> [TO DO]:
From the records below, state how many lines hold the string "Right", without any other text.

> [RECORDS SUPPLIED]:
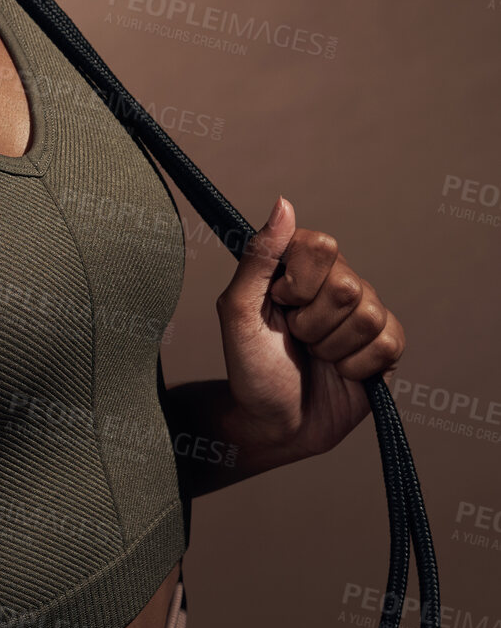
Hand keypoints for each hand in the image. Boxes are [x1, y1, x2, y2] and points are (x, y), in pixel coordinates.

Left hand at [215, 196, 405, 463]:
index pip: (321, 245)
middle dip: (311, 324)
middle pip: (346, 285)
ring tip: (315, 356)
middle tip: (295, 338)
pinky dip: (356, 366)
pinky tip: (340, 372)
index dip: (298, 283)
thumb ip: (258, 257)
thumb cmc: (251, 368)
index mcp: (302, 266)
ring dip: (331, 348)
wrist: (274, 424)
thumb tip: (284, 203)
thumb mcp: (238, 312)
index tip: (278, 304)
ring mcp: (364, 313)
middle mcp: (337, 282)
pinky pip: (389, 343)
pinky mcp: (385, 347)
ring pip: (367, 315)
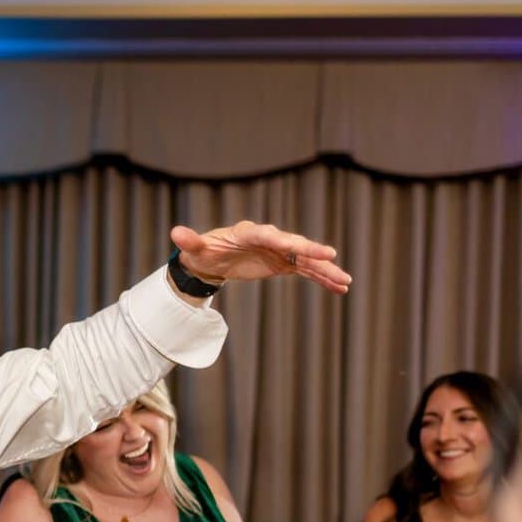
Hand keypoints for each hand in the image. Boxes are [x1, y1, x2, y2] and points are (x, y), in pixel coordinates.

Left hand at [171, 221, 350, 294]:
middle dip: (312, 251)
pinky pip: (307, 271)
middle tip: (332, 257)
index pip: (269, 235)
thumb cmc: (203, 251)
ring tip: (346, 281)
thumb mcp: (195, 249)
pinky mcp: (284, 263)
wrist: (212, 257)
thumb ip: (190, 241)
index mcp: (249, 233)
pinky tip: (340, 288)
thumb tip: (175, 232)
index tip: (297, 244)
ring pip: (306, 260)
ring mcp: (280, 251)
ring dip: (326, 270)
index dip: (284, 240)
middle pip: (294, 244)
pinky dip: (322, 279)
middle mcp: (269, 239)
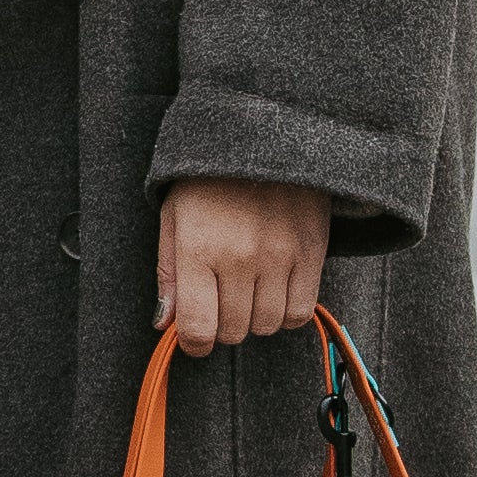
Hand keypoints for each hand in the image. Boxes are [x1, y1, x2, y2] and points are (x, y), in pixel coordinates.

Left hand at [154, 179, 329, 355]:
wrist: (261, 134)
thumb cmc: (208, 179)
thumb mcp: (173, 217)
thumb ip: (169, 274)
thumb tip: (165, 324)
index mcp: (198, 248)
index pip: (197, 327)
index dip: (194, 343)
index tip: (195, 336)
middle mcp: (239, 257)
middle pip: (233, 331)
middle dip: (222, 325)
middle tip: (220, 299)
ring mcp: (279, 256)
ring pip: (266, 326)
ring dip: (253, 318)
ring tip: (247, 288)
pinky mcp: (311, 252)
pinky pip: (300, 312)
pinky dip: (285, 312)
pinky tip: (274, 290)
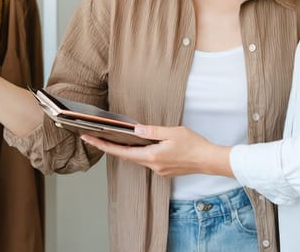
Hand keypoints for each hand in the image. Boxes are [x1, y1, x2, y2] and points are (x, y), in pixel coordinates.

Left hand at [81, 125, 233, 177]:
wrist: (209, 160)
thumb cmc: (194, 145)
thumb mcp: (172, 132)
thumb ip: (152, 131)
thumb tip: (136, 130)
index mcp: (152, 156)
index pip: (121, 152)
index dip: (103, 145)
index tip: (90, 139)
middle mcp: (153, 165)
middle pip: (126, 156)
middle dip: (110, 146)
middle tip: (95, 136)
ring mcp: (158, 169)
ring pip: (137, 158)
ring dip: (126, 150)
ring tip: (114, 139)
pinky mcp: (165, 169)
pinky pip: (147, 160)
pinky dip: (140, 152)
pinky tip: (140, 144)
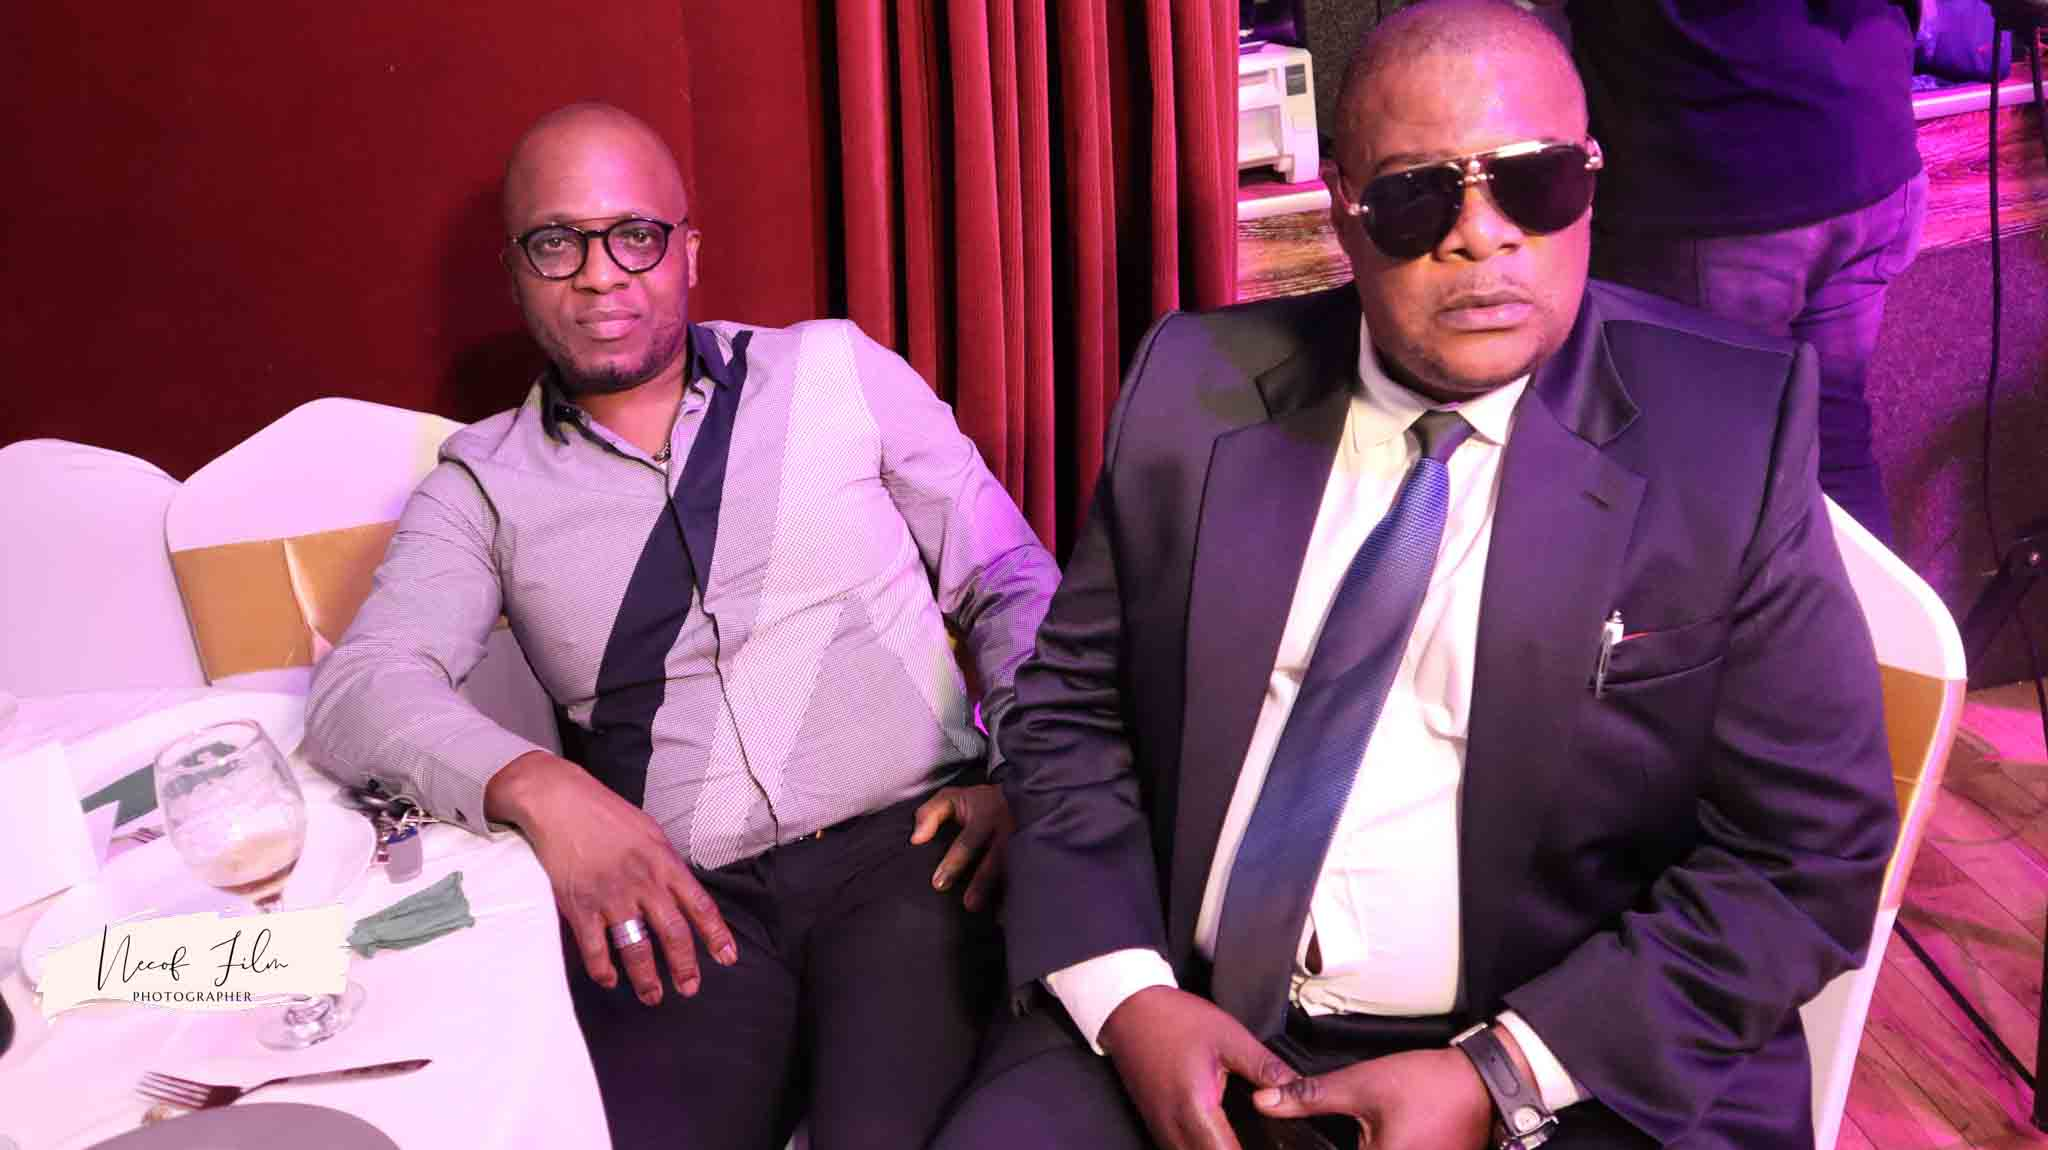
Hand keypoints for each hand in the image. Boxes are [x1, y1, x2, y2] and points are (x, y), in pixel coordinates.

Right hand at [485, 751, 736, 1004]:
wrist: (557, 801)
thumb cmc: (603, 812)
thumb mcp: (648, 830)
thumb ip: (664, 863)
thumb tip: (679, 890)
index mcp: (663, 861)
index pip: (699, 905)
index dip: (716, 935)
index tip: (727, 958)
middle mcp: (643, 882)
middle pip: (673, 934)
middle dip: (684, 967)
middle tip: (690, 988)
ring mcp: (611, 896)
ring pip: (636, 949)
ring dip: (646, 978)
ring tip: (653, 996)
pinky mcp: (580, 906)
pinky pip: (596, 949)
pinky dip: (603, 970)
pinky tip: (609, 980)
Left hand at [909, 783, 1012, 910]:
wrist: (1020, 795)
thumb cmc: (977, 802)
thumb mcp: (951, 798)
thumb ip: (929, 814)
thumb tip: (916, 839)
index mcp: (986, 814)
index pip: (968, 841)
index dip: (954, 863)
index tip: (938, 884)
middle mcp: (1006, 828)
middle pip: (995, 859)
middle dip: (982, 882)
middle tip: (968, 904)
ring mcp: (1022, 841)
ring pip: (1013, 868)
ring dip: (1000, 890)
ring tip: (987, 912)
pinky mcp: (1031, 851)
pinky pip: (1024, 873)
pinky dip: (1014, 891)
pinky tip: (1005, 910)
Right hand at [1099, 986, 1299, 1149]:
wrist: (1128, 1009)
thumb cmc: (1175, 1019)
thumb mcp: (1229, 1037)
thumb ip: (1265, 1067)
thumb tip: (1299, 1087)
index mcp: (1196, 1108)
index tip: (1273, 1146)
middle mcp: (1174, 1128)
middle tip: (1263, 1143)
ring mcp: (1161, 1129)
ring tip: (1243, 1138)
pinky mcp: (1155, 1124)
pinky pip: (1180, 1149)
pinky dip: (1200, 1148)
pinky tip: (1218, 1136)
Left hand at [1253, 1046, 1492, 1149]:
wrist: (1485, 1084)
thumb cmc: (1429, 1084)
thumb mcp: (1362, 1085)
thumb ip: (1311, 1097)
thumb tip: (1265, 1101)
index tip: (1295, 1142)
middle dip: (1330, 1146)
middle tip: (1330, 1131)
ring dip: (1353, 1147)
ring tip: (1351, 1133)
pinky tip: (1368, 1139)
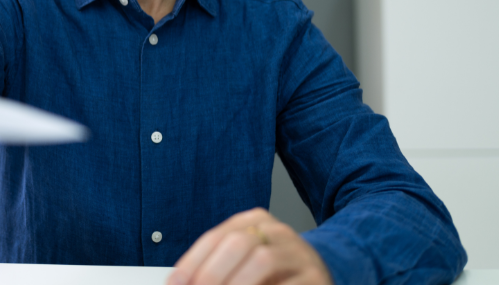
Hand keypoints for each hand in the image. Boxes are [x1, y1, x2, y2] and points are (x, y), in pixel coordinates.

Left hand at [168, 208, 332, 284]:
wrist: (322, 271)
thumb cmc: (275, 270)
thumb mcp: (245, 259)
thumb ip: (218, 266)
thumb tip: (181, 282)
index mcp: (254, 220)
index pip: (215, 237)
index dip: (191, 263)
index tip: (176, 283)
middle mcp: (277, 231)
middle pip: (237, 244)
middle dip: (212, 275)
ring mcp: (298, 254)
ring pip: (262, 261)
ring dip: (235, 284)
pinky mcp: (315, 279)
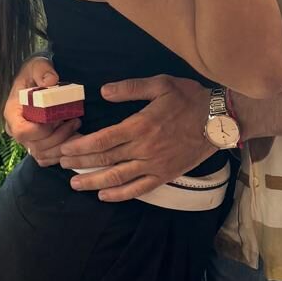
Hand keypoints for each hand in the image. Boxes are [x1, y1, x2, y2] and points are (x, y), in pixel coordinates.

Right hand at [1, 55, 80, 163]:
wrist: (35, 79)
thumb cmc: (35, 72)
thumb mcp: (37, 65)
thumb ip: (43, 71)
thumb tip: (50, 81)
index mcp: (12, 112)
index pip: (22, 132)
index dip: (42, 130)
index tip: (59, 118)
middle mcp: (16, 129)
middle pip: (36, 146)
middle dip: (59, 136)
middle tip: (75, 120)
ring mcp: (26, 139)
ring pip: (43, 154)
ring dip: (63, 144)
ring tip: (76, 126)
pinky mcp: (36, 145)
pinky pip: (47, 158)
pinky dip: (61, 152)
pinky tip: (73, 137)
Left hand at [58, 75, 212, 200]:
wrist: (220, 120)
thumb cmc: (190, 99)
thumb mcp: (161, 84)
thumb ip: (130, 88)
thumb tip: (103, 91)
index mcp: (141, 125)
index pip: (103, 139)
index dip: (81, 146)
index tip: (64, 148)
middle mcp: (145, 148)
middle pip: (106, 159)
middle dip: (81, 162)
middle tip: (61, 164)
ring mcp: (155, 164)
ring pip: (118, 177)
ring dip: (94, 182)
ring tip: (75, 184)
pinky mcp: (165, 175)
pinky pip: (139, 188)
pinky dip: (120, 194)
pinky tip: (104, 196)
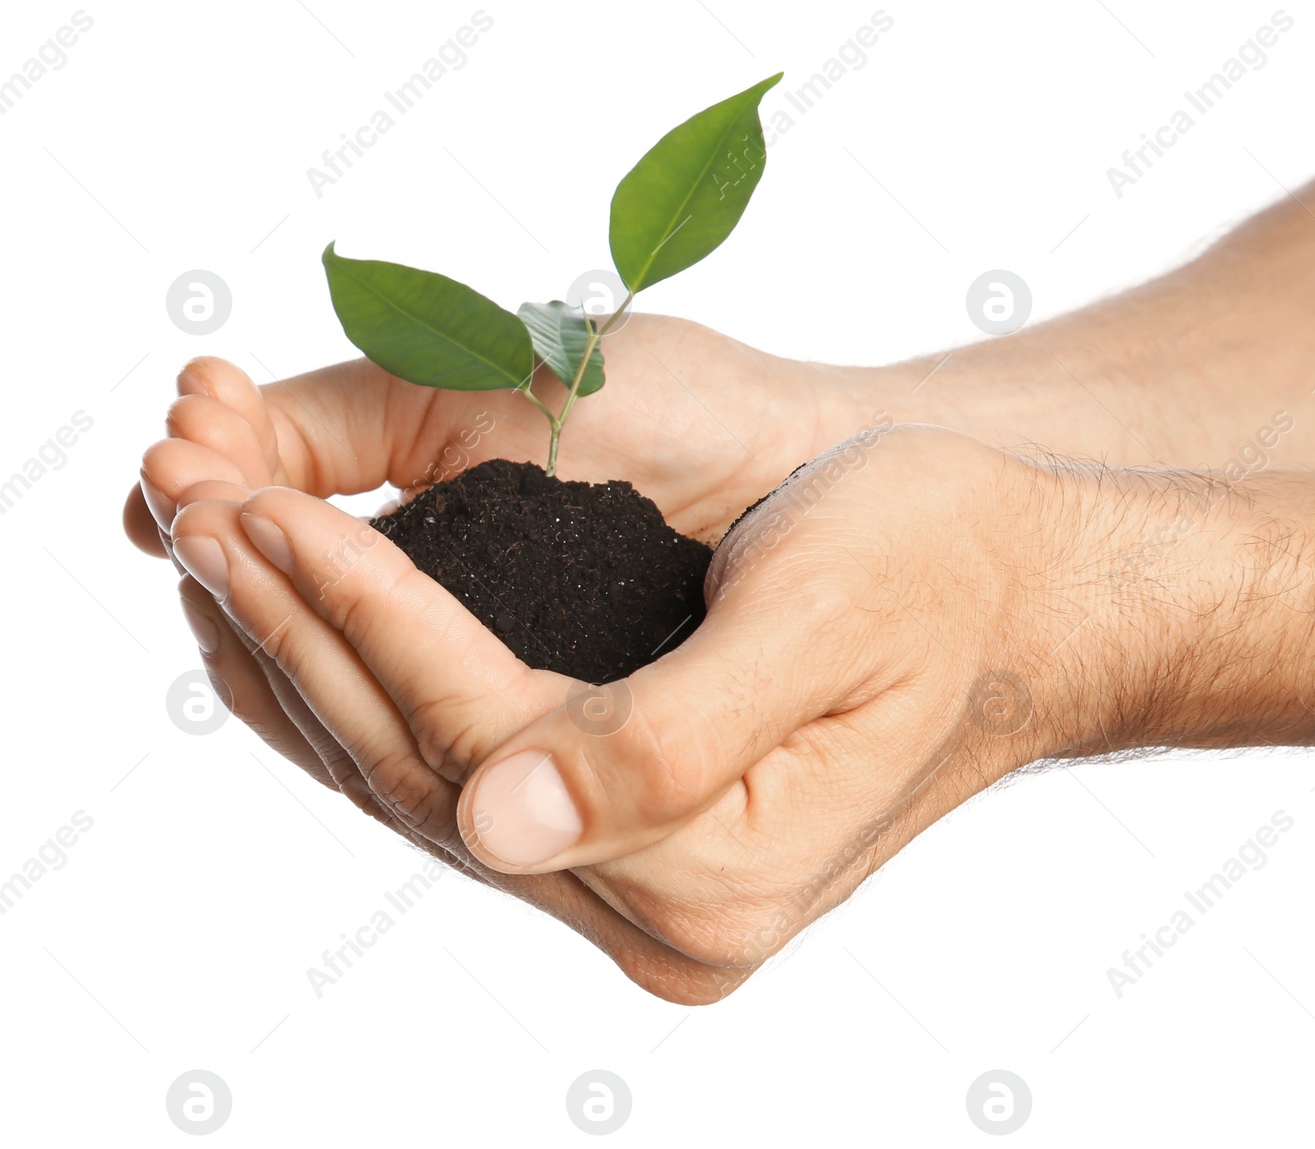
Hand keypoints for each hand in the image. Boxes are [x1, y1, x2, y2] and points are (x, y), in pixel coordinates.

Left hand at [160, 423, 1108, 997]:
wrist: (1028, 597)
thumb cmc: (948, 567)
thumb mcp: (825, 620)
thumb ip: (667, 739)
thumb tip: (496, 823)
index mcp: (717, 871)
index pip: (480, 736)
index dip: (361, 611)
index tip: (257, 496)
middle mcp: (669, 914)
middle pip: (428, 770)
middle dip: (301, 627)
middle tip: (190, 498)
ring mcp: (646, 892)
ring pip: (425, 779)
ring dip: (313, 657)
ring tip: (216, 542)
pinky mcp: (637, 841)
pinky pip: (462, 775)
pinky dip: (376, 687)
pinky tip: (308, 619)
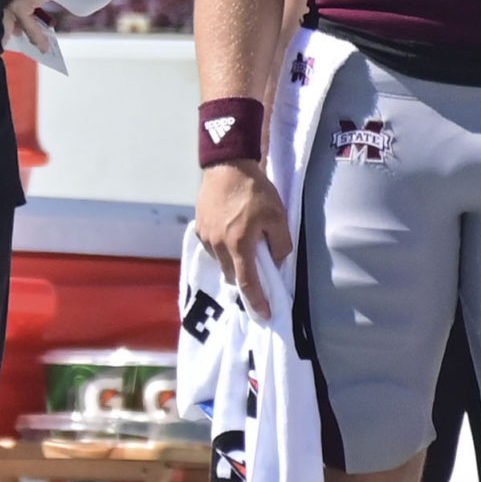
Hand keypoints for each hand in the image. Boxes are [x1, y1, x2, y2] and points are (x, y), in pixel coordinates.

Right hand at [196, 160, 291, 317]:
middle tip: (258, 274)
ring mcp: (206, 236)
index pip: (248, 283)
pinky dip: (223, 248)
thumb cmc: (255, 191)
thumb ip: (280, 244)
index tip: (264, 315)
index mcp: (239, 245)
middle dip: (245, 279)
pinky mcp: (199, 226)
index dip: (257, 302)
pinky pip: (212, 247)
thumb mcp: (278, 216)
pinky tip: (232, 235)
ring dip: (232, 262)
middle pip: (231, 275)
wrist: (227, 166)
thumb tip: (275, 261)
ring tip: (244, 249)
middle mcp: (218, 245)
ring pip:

> [SOLUTION TO THIS EXERCISE]:
4